• **Items from a dataset**:

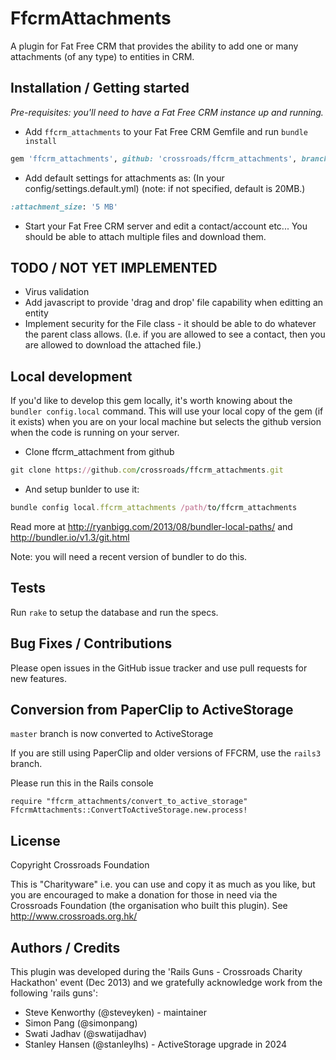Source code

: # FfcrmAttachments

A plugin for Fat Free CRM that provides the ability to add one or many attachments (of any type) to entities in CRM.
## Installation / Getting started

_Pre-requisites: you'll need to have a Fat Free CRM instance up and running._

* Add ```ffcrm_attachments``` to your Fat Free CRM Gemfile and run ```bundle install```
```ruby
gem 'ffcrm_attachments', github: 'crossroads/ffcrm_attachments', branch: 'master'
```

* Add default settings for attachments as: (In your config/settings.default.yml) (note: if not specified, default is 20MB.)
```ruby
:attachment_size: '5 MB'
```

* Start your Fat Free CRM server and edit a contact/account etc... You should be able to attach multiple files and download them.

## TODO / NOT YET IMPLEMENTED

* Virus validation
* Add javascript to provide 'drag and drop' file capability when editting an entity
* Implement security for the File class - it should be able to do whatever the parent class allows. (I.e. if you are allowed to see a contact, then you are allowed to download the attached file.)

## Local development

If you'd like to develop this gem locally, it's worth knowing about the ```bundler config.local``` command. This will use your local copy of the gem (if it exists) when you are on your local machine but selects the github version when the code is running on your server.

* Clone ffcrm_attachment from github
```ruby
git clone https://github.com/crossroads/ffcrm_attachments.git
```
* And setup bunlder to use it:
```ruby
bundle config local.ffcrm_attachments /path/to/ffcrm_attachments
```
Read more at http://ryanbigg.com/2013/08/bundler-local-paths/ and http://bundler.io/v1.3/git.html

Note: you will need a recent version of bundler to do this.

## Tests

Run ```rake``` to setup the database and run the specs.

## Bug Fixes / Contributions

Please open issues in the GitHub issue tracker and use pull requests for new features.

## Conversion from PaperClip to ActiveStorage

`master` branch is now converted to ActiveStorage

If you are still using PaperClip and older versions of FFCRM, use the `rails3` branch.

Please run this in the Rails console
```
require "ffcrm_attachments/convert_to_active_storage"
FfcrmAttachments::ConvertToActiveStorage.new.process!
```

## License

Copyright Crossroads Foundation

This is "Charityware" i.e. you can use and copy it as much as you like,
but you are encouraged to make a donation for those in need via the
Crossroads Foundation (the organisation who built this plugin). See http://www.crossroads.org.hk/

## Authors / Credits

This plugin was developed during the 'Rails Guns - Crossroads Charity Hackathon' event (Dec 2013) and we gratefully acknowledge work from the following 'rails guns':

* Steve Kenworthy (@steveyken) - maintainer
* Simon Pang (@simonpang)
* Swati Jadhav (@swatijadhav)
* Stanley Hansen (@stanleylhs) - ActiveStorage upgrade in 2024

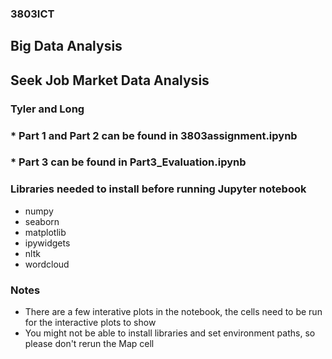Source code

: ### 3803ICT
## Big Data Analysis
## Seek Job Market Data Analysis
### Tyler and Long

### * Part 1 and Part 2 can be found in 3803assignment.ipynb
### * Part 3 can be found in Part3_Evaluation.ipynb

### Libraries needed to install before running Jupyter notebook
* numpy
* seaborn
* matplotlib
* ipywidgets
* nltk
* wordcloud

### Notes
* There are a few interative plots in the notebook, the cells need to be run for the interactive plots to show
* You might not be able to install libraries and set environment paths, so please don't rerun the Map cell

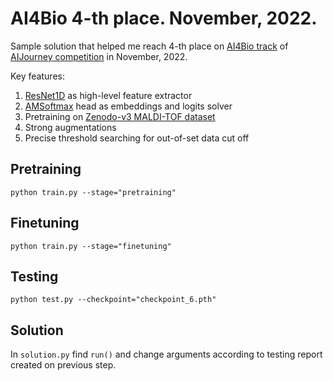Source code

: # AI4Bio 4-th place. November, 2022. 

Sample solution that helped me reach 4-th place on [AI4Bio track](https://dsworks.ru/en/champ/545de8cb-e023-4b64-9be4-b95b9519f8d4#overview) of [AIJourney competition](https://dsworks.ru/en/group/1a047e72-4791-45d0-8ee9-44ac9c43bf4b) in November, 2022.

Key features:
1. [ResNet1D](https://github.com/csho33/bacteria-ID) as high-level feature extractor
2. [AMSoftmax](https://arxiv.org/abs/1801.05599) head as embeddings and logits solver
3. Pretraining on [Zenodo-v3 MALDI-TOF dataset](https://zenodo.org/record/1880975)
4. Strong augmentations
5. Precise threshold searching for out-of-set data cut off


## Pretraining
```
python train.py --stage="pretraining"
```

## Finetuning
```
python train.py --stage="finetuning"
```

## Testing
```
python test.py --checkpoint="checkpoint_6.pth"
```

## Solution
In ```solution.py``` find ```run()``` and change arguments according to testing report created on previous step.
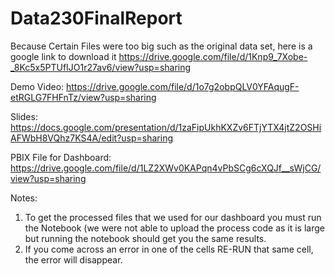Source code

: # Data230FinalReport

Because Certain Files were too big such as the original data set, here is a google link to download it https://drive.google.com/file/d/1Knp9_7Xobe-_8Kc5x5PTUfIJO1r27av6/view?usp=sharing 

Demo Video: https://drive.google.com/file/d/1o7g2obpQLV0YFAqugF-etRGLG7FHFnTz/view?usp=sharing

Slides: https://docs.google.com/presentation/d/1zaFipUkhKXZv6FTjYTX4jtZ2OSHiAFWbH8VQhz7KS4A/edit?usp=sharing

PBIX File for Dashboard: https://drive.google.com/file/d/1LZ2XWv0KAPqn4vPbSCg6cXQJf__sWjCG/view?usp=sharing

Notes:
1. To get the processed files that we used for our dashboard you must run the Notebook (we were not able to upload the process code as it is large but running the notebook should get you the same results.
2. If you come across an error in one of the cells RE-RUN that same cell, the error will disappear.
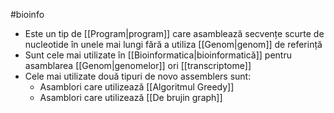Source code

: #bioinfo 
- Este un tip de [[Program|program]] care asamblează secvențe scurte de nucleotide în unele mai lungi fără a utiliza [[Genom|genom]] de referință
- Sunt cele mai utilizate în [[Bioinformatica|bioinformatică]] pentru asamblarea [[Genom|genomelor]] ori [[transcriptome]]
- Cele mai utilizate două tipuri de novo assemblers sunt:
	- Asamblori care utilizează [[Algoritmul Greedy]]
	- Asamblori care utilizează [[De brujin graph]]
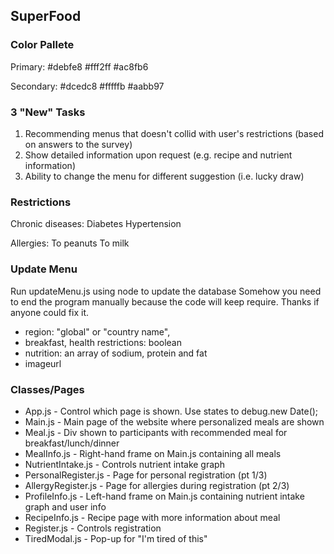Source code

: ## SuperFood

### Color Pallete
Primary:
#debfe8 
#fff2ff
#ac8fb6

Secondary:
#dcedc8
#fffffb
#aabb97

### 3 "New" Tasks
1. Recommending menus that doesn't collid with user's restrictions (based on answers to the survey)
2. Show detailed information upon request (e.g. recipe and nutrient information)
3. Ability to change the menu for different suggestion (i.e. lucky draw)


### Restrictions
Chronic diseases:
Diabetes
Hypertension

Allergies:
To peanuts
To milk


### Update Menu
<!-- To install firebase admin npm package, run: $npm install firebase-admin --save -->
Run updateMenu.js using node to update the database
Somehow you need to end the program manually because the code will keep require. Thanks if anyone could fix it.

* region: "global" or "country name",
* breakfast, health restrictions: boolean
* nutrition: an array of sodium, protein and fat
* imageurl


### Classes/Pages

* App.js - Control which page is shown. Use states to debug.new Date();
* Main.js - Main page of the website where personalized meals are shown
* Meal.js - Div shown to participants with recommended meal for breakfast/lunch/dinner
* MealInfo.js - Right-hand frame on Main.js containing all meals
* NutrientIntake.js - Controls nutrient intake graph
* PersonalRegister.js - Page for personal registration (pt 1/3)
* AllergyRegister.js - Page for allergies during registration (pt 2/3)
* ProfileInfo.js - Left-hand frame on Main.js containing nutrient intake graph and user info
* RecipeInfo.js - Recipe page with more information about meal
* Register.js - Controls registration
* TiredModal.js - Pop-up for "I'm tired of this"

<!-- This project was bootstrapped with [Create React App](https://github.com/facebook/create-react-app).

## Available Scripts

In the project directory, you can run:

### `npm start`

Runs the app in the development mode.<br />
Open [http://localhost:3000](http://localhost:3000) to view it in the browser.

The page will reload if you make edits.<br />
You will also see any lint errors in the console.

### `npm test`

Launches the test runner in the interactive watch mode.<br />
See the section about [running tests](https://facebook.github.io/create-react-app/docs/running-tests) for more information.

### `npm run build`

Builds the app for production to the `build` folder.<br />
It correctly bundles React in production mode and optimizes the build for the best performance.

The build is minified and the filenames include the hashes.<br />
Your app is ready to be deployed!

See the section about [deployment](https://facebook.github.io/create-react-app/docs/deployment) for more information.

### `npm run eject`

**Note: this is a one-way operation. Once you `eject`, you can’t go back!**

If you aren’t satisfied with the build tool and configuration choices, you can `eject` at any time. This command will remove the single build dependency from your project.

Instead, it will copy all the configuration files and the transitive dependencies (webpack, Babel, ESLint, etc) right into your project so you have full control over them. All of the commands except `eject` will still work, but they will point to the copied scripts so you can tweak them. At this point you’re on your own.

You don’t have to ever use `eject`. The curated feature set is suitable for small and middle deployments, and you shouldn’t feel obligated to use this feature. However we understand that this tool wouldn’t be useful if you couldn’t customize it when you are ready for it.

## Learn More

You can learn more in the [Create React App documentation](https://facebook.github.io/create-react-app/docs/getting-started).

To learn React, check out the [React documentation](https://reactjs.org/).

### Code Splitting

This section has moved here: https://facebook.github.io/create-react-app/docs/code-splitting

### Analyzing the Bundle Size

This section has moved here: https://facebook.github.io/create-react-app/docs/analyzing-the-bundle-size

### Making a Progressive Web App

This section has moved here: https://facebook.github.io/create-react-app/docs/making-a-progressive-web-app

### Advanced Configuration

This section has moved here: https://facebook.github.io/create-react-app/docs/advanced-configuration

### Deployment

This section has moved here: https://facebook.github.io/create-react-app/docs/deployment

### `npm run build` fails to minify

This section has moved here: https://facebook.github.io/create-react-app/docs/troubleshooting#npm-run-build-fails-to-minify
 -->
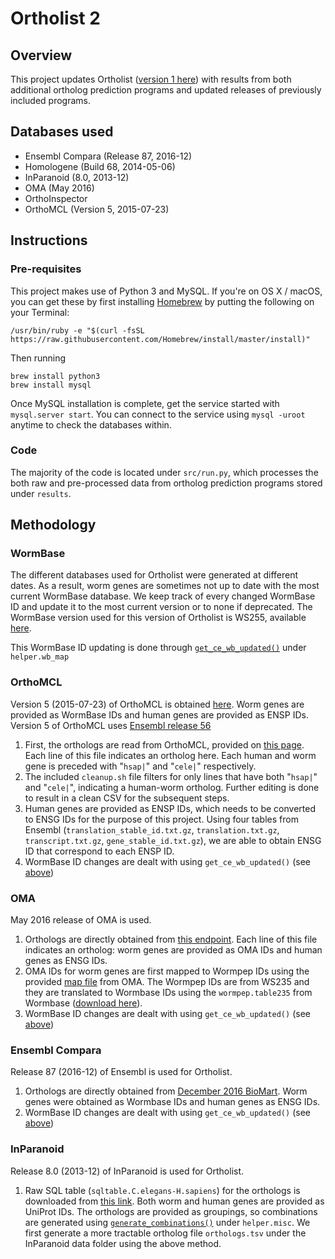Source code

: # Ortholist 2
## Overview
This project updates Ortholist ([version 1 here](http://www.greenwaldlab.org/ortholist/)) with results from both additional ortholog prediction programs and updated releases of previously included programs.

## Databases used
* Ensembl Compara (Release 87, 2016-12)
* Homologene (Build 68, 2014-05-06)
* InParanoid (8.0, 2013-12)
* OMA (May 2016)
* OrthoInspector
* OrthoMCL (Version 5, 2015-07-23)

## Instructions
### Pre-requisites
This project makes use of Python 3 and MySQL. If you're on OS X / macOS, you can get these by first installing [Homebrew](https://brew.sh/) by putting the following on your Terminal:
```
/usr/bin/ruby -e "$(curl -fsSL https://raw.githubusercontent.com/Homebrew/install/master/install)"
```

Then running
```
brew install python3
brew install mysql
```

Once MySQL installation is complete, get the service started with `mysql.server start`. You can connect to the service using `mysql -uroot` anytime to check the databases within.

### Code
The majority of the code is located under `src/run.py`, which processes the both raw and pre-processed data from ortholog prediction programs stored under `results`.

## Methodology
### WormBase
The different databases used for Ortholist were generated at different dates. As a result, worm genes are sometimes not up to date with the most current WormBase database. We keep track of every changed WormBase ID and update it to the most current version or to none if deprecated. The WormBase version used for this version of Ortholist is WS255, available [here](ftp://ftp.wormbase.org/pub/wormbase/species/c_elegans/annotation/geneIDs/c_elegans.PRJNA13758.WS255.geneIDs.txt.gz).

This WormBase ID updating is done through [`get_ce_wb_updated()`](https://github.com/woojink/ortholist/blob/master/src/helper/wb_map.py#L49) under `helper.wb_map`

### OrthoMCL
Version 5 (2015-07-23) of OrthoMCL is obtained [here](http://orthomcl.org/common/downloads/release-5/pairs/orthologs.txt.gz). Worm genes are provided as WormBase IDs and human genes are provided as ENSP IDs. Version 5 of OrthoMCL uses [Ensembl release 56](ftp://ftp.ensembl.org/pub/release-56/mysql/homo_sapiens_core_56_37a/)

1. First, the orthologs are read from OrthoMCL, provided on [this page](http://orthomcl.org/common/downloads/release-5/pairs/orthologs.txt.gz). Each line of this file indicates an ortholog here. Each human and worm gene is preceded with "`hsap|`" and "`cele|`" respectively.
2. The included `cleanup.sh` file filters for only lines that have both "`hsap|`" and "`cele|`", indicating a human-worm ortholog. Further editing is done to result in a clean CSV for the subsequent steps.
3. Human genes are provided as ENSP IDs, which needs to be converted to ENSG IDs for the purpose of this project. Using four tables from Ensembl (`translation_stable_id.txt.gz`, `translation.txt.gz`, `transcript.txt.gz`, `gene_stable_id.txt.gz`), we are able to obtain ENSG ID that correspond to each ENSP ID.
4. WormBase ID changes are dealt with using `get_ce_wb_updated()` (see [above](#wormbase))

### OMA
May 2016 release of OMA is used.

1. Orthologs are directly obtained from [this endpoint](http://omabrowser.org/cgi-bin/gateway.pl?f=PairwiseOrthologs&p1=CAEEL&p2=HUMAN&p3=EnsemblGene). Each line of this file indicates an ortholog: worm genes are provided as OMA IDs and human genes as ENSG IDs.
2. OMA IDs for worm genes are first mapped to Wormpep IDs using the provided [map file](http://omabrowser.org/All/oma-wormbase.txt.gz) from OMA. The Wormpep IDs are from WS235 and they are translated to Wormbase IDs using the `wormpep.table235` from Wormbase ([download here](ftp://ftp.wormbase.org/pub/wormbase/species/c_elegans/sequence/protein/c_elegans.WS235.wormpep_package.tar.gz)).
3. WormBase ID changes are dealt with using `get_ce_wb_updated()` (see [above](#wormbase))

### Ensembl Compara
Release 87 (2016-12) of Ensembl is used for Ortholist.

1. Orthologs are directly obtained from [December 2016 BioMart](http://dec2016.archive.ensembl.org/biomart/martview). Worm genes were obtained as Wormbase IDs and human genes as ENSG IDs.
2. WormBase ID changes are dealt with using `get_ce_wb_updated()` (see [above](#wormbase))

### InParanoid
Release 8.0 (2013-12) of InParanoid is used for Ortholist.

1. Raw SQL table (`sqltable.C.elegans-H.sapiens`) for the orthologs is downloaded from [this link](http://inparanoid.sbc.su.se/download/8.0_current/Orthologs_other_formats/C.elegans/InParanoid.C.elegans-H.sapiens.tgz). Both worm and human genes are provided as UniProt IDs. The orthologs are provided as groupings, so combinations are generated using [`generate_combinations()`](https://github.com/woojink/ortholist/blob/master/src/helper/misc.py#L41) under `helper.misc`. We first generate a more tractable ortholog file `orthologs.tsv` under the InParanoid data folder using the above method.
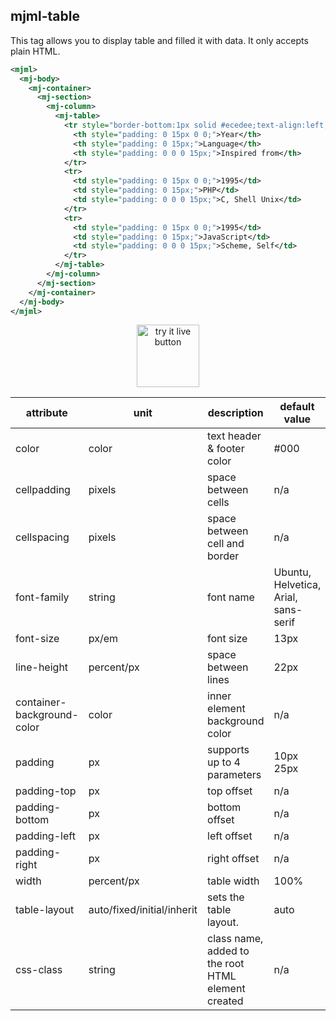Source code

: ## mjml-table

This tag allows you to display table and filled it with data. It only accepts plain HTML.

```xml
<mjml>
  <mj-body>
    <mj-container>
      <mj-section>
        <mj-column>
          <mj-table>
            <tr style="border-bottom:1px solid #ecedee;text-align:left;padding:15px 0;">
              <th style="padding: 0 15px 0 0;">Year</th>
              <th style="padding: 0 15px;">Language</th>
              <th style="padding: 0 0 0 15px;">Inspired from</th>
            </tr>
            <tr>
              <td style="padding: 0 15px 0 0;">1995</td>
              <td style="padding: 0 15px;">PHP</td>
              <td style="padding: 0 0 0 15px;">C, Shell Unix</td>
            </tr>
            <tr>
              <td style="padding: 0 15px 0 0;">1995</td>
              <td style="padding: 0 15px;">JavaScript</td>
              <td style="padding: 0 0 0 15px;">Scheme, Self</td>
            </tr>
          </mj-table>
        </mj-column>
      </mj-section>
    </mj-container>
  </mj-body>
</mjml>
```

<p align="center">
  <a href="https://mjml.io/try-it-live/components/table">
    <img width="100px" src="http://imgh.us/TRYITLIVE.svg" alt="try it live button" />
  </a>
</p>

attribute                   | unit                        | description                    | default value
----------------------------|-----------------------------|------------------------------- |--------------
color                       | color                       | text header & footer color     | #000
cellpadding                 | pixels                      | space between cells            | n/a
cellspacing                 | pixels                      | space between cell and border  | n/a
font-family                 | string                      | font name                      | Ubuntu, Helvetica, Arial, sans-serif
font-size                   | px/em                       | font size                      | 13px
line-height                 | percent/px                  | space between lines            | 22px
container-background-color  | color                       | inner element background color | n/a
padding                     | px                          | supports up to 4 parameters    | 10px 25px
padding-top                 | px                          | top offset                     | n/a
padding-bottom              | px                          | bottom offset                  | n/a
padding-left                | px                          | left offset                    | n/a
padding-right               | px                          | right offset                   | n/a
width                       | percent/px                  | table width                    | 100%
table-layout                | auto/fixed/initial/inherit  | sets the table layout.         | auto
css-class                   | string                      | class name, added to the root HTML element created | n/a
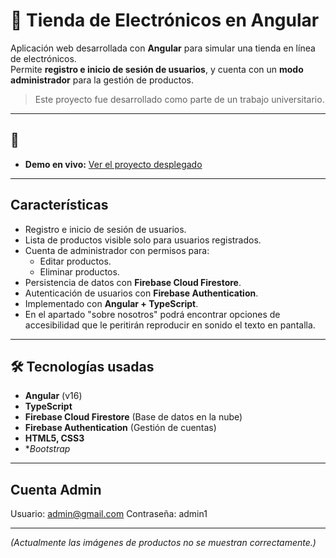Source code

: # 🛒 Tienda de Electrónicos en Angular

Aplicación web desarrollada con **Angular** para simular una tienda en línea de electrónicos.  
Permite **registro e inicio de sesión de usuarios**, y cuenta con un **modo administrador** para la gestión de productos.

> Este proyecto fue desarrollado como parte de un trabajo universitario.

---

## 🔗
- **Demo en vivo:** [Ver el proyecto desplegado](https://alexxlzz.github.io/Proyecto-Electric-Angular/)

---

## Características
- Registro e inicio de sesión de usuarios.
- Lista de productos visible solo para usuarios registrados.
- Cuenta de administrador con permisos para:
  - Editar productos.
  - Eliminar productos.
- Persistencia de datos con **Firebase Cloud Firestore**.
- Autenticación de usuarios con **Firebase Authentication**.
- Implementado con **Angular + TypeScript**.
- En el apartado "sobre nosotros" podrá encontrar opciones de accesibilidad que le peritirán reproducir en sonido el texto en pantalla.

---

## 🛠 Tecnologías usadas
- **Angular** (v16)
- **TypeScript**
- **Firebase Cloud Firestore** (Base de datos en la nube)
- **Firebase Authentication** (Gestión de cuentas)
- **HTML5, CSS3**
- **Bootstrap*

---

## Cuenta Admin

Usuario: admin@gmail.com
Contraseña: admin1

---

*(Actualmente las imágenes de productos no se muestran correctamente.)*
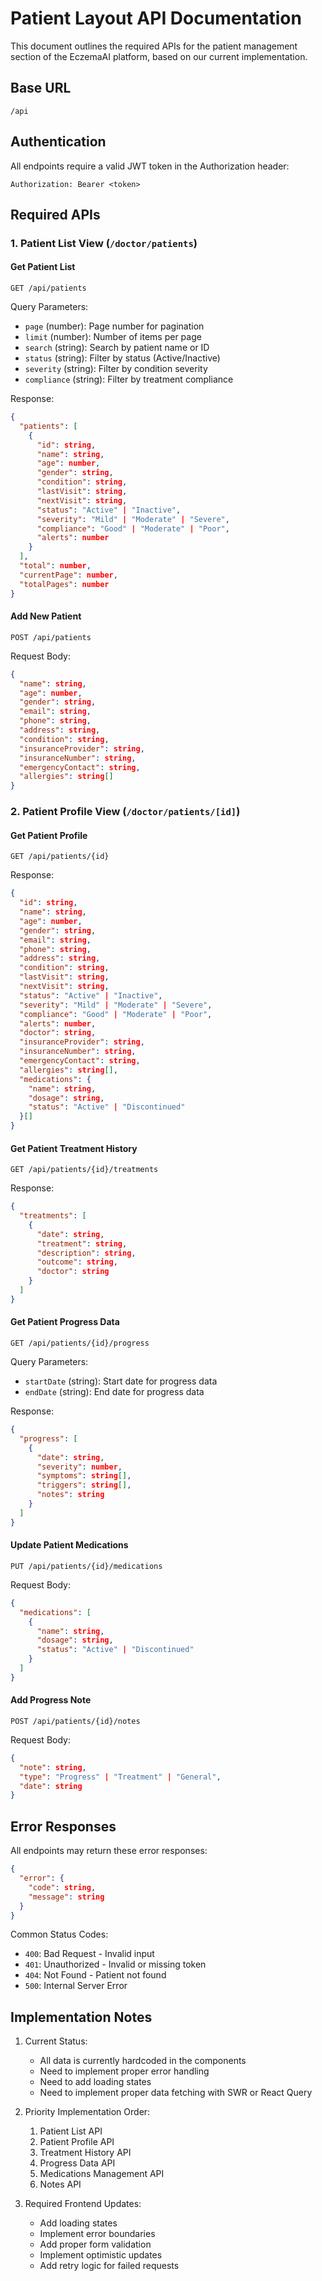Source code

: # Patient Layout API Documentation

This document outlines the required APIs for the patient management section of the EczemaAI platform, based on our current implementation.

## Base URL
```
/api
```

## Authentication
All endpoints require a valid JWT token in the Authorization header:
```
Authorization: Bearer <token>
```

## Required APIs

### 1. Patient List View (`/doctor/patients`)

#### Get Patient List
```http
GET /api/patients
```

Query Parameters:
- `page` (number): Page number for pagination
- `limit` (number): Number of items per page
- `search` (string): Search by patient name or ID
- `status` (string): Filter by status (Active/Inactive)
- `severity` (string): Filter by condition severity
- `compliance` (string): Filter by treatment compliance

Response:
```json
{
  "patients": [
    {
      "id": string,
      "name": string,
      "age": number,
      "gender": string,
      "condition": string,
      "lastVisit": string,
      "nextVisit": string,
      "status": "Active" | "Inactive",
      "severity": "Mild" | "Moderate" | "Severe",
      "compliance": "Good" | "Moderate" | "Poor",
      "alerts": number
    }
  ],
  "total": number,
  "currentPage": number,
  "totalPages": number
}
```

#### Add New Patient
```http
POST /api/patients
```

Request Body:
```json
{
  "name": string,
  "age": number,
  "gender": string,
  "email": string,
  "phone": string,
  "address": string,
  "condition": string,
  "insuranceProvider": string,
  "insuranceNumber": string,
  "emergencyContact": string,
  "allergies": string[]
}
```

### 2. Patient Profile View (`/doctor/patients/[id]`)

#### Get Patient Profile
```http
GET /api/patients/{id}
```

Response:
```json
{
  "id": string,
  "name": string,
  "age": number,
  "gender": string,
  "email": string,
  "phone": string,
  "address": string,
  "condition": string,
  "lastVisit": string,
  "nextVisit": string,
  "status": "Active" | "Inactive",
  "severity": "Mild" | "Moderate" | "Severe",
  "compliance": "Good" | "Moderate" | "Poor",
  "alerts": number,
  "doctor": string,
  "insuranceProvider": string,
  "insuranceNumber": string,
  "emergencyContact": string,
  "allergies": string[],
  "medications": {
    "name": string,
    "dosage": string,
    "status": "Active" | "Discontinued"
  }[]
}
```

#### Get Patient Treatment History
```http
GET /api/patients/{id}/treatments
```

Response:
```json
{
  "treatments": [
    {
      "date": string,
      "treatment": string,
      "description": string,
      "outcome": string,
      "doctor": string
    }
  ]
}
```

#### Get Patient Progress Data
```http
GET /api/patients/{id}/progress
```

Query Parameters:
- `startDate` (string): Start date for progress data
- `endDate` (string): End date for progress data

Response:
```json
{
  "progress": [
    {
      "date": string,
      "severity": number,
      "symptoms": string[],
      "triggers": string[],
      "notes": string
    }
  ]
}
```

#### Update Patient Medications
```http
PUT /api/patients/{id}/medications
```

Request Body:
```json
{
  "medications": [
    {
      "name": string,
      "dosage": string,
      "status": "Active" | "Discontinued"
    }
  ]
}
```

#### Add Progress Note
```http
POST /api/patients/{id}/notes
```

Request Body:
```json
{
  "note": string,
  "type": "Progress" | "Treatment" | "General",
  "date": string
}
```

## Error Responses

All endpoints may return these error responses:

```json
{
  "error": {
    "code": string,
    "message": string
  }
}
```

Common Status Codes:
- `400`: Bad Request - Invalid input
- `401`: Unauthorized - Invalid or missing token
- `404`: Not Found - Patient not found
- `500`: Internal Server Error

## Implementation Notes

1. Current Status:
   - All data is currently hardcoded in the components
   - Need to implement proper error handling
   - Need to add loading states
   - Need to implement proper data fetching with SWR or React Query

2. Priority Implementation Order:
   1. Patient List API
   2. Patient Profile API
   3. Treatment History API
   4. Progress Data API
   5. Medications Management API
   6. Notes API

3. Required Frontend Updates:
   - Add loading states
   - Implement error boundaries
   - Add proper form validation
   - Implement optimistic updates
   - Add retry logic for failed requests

• **About this task**: Reproduce each line of the records in which the string "directly" appears.

• **Your response**:
1. Orthologs are directly obtained from [this endpoint](http://omabrowser.org/cgi-bin/gateway.pl?f=PairwiseOrthologs&p1=CAEEL&p2=HUMAN&p3=EnsemblGene). Each line of this file indicates an ortholog: worm genes are provided as OMA IDs and human genes as ENSG IDs.
1. Orthologs are directly obtained from [December 2016 BioMart](http://dec2016.archive.ensembl.org/biomart/martview). Worm genes were obtained as Wormbase IDs and human genes as ENSG IDs.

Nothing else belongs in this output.